Ten successful years of fund raising by the Lower Mole Countryside Trust were celebrated at their Annual General Meeting on 7 March 2013.
The formal business of the evening was followed by ‘Calling All Ecosystems… You need Bugs,’ a beautifully illustrated and attitude changing talk by Gill Sanders on behalf of Buglife, the Invertebrate Conservation Trust.
The central message was that without invertebrates’ contribution to pollination, recycling and being the basis of the food chain life as we know it would cease to exist. Who would have thought that without midges there wouldn’t be chocolate or that those irritating wasps that invade late summer picnics are actually to be pitied because they have been made homeless and are starving? After last year’s dismal, wet summer it may take more persuading to love slugs, but who knows?
The talk served to confirm to members and guests the importance of the work that the Lower Mole Countryside Trust does in supporting environmental conservation work, providing education and public access throughout North Surrey and Kingston upon Thames. We are extremely lucky that we have so much green open space around us but it takes continued effort to ensure that these essential habitats continue to exist.
Since it was set up in 2003 the Trust has raised more than £150,000 to help organisations big and small to make a difference to their surroundings. Grants range from planting hedges in schools, creating and clearing ponds, rescuing ancient orchards, printing leaflets of walks, providing educational information, supporting the Lower Mole Countryside Management Project volunteers in their practical conservation work and many other initiatives too numerous to mention.
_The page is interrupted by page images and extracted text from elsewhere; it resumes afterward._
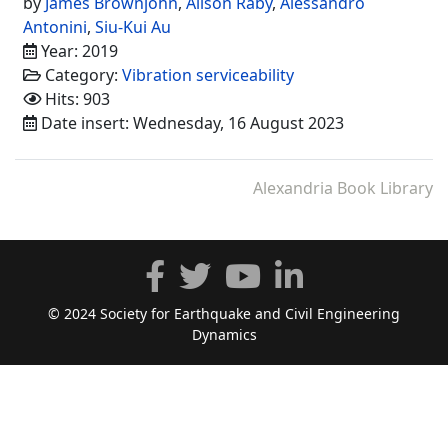
by
James Brownjohn
,
Alison Raby
,
Alessandro
Antonini
,
Siu-Kui Au
Year: 2019
Category:
Vibration serviceability
Hits: 903
Date insert: Wednesday, 16 August 2023
Alexandria Book Library
© 2024 Society for Earthquake and Civil Engineering
Dynamics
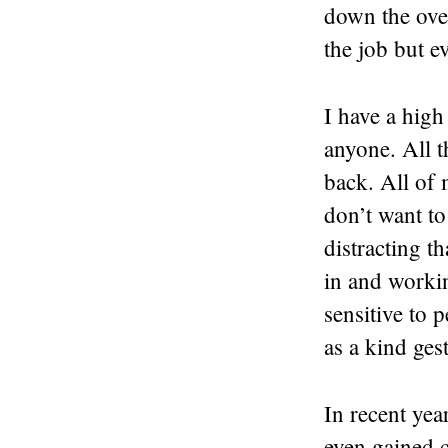
down the ove
the job but 
I have a high
anyone. All t
back. All of m
don’t want to
distracting t
in and workin
sensitive to 
as a kind ges
In recent yea
even gained c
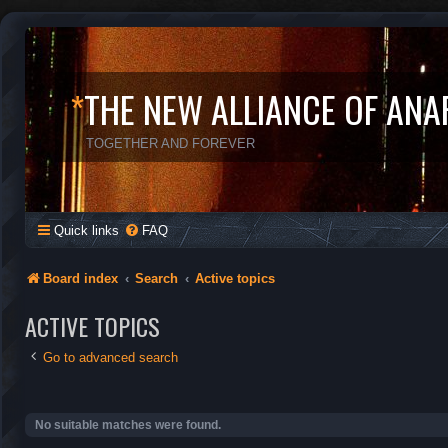
*
THE NEW ALLIANCE OF ANA
TOGETHER AND FOREVER
Quick links
FAQ
Board index
Search
Active topics
ACTIVE TOPICS
Go to advanced search
No suitable matches were found.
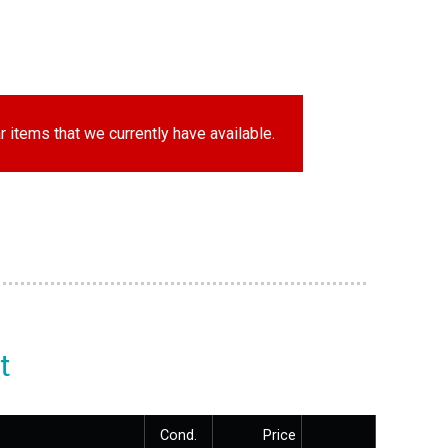
r items that we currently have available.
t
Cond.
Price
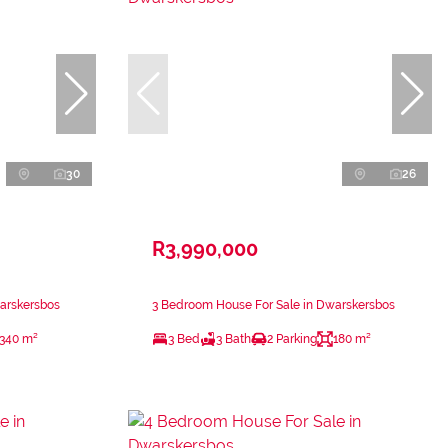
30
26
R3,990,000
arskersbos
3 Bedroom House For Sale in Dwarskersbos
340 m²
3 Bed
3 Bath
2 Parking
180 m²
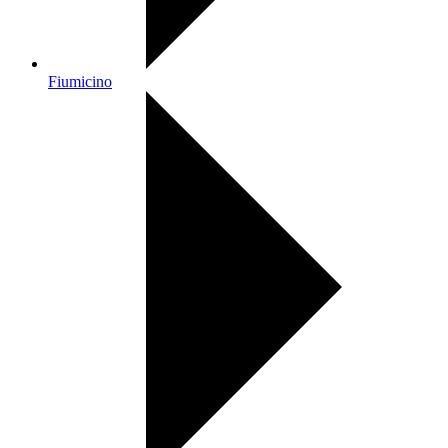
Fiumicino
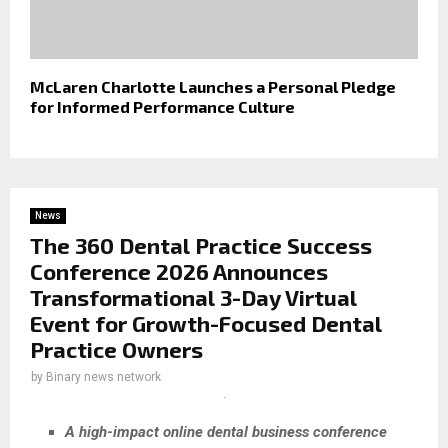
McLaren Charlotte Launches a Personal Pledge
for Informed Performance Culture
News
The 360 Dental Practice Success
Conference 2026 Announces
Transformational 3-Day Virtual
Event for Growth-Focused Dental
Practice Owners
by
Binary news network
A high-impact online dental business conference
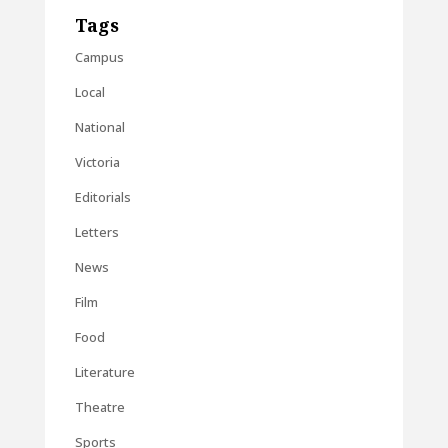
Tags
Campus
Local
National
Victoria
Editorials
Letters
News
Film
Food
Literature
Theatre
Sports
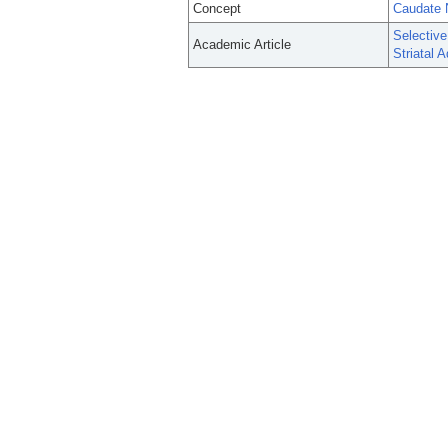
Concept
Caudate 
Selective
Academic Article
Striatal A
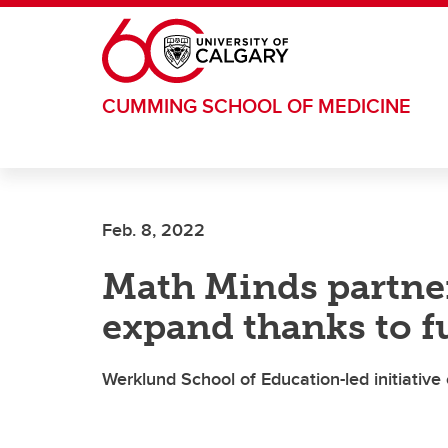
Skip to main content
CUMMING SCHOOL OF MEDICINE
Feb. 8, 2022
Math Minds partner
expand thanks to f
Werklund School of Education-led initiativ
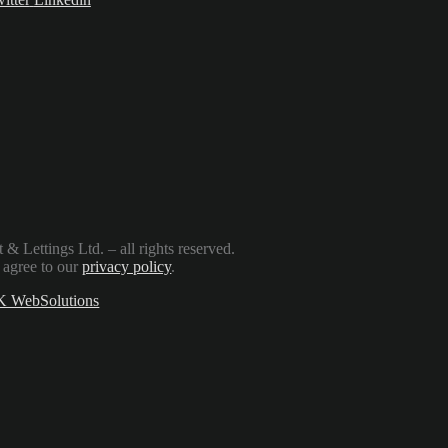
Lettings Ltd. – all rights reserved.
 agree to our
privacy policy
.
 WebSolutions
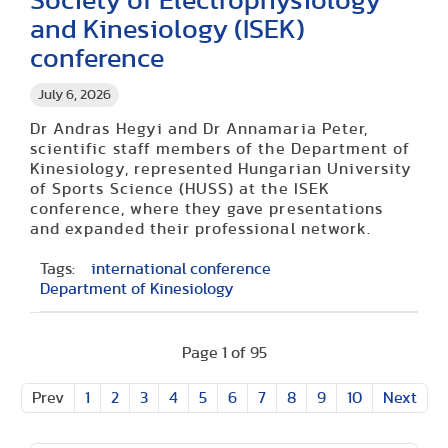
Society of Electrophysiology
and Kinesiology (ISEK)
conference
July 6, 2026
Dr Andras Hegyi and Dr Annamaria Peter,
scientific staff members of the Department of
Kinesiology, represented Hungarian University
of Sports Science (HUSS) at the ISEK
conference, where they gave presentations
and expanded their professional network.
Tags:
international conference
Department of Kinesiology
Page 1 of 95
Prev
1
2
3
4
5
6
7
8
9
10
Next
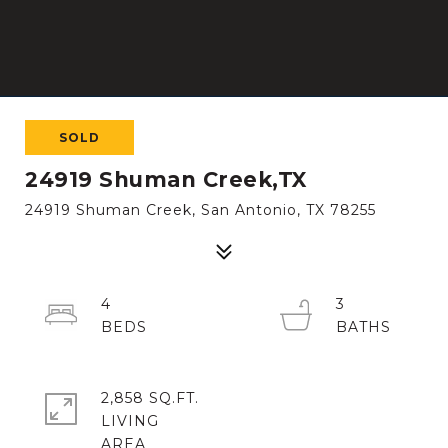
SOLD
24919 Shuman Creek,TX
24919 Shuman Creek, San Antonio, TX 78255
4
3
2,858 SQ.FT.
LIVING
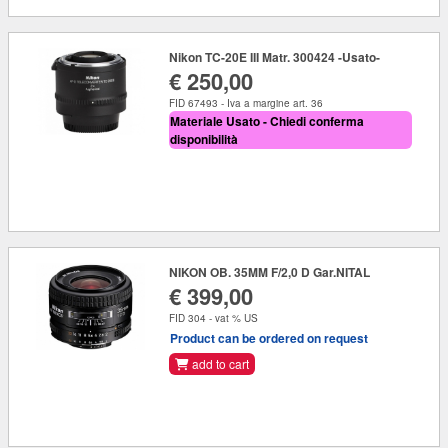
Nikon TC-20E III Matr. 300424 -Usato-
€ 250,00
FID 67493 - Iva a margine art. 36
Materiale Usato - Chiedi conferma
disponibilità
NIKON OB. 35MM F/2,0 D Gar.NITAL
€ 399,00
FID 304 - vat % US
Product can be ordered on request
add to cart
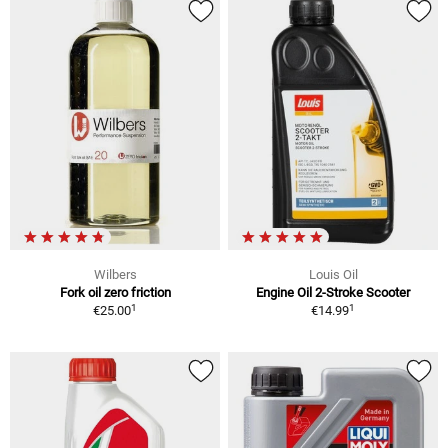
Wilbers
Louis Oil
Fork oil zero friction
Engine Oil 2-Stroke Scooter
1
1
€25.00
€14.99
A recent example of the wide-ranging impact the Trust has on the environment is the Living Woodland initiative. Money supplied from the Trust helped in obtaining a grant from the Heritage Lottery Fund for the appointment of a Living Woodlands Officer. Surrey is the most wooded county in England but in order to maintain these valuable ecosystems they must be managed. Trust money is currently going to 7 woods to support traditional coppice workers in bringing the woodlands back into economic viability which at the same time creates the varied habitats that support the myriad of birds, animals and insects that call them home. A walk through the swathes of bluebells that will soon be carpeting the woodland floors is a potent reminder of the beauty that could all too easily be lost without support.
The evening of celebration ended as with all the best birthday celebrations with cake – lots of cake!
For further information on Buglife go to www.buglife.org.uk
The Mole with two cakes (a 1 and a 0 to make 10) including, if you look carefully, beautiful icing loppers and saw on the white cake – to accompany a little Mole wearing his hard hat. All very familiar to a typical Lower Mole project volunteer!